Status when user account is first created. Staged users cannot login.


User accounts become Active in any of these ways:

  • Include status value = active in the initial CSV file upload

  • Privileges to change user status to Active

  • Use the SecureAuth Identity Store API to set or change user status to active.

In Active state, user accounts could have the following statuses:

  • Locked – Status when user exceeds the configured number of login attempts defined by the password policy

  • Suspended – Admin can set status to Suspended. This pauses user account access to everything. This setting does not remove assignments and privileges. For example, use this to pause and later resume access for someone who is on a leave of absence.

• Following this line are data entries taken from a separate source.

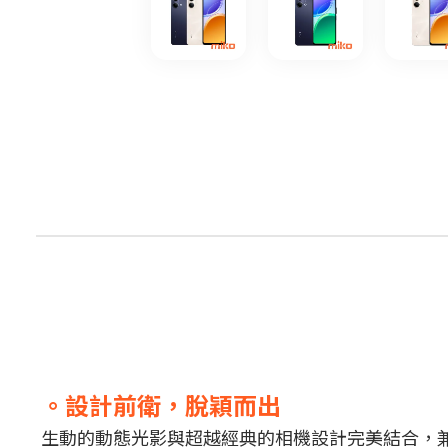
。設計前衛，脫穎而出
生動的動態光影與超越經典的相機設計完美結合，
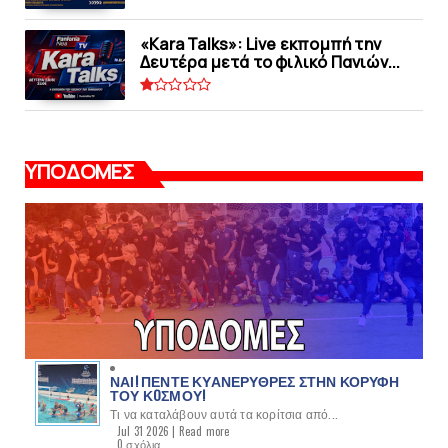
«Kara Talks»: Live εκπομπή την
Δευτέρα μετά το φιλικό Πανιών...
ΥΠΟΔΟΜΕΣ
ΝΑΙ! ΠΕΝΤΕ ΚΥΑΝΕΡΥΘΡΕΣ ΣΤΗΝ ΚΟΡΥΦΗ
ΤΟΥ ΚOΣΜΟΥ!
Τι να καταλάβουν αυτά τα κορίτσια από...
Jul 31 2026 |
Read more
0 σχόλια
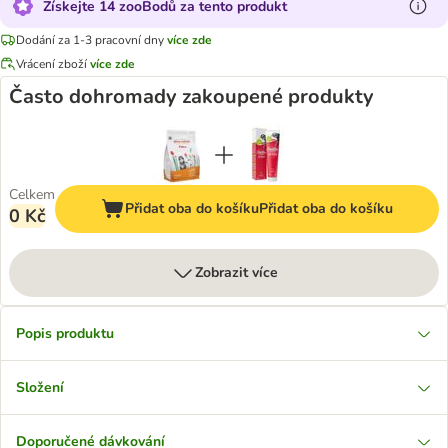
Získejte 14 zooBodů za tento produkt
Dodání za 1-3 pracovní dny
více zde
Vrácení zboží
více zde
Často dohromady zakoupené produkty
Celkem
Přidat oba do košíku
Přidat oba do košíku
0 Kč
Zobrazit více
Popis produktu
Složení
Doporučené dávkování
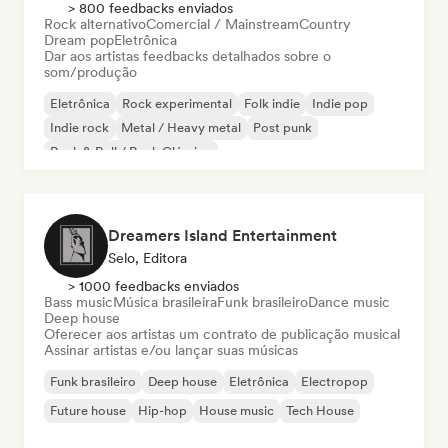
> 800 feedbacks enviados
Rock alternativo
Comercial / Mainstream
Country
Dream pop
Eletrônica
Dar aos artistas feedbacks detalhados sobre o
som/produção
Eletrônica
Rock experimental
Folk indie
Indie pop
Indie rock
Metal / Heavy metal
Post punk
Rock & Roll / Rock Clássico
Dreamers Island Entertainment
Selo, Editora
> 1000 feedbacks enviados
Bass music
Música brasileira
Funk brasileiro
Dance music
Deep house
Oferecer aos artistas um contrato de publicação musical
Assinar artistas e/ou lançar suas músicas
Funk brasileiro
Deep house
Eletrônica
Electropop
Future house
Hip-hop
House music
Tech House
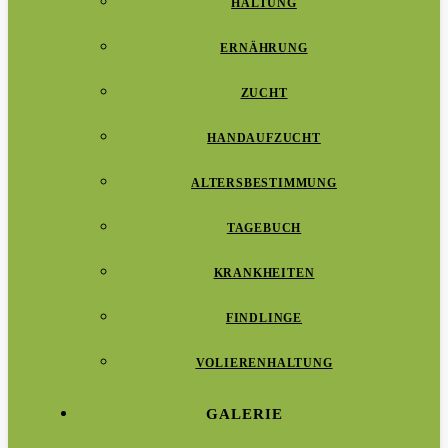
HALTUNG
ERNÄHRUNG
ZUCHT
HANDAUFZUCHT
ALTERSBESTIMMUNG
TAGEBUCH
KRANKHEITEN
FINDLINGE
VOLIERENHALTUNG
GALERIE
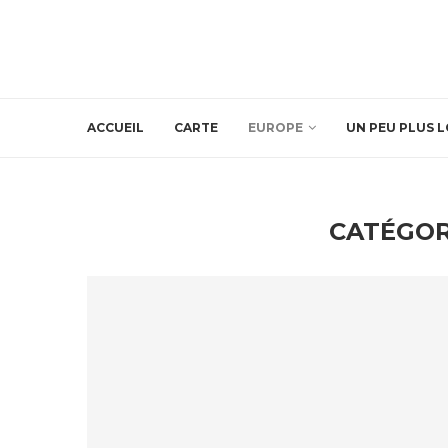
ACCUEIL
CARTE
EUROPE
UN PEU PLUS L
CATÉGOR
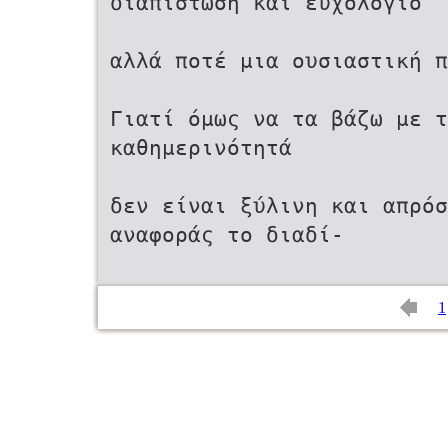
διαπίστωση και ευχολόγιο
αλλά ποτέ μια ουσιαστική π
Γιατί όμως να τα βάζω με τ
καθημερινότητά
δεν είναι ξύλινη και απρό
αναφοράς το διαδί-
1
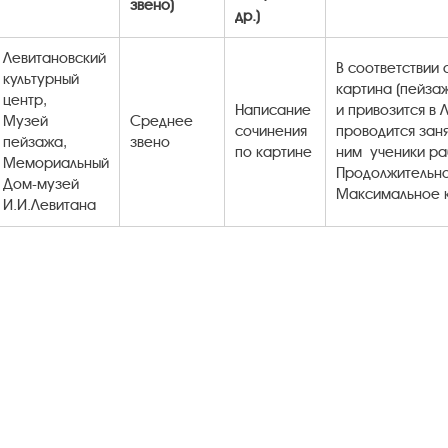
звено)
др.)
Левитановский
В соответствии
культурный
картина (пейза
центр,
Написание
и привозится в 
Музей
Среднее
сочинения
проводится зан
пейзажа,
звено
по картине
ним ученики ра
Мемориальный
Продолжительно
Дом-музей
Максимальное к
И.И.Левитана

  • Password Reset – User account has this status during one of these scenarios:

    • New account requires a password to be set for the first time

    • End user requests password reset

    • Administrator initiates password request for the user


Admin can set status to Deactivated.

In Deactivated state, user accounts could have the following statuses:

  • RTBF Requested – User account has this status during one of these scenarios:

    • Admin explicitly sets the state to RTBF (right to be forgotten) Requested

    • User requests this on their profile page by clicking Actions > Request RTBF

  • RTBF completed – User account has this status during one of these scenarios:

    • Admin explicitly sets the state to RTBF completed

    • When user chooses Request RTBF, system processes the request and sends a confirmation email to the requesting user.

User Type

User type identifies the relationship between the organization and the user. System values are:

  • Contractor

  • Corporation

  • Customer

  • Employee

  • External

  • Internal

  • Service Account

  • Temporary

  • Other


While most users have a "Name" and a "Username", these two have distinct uses. Username is a unique identifier commonly used to directly authenticate into a resource.

The Username is a required attribute that must be unique across the entire Identity Store database. The value is not case-sensitive and often equates with the user's work or personal email address. This field has no relationship to any of the user's associated emails.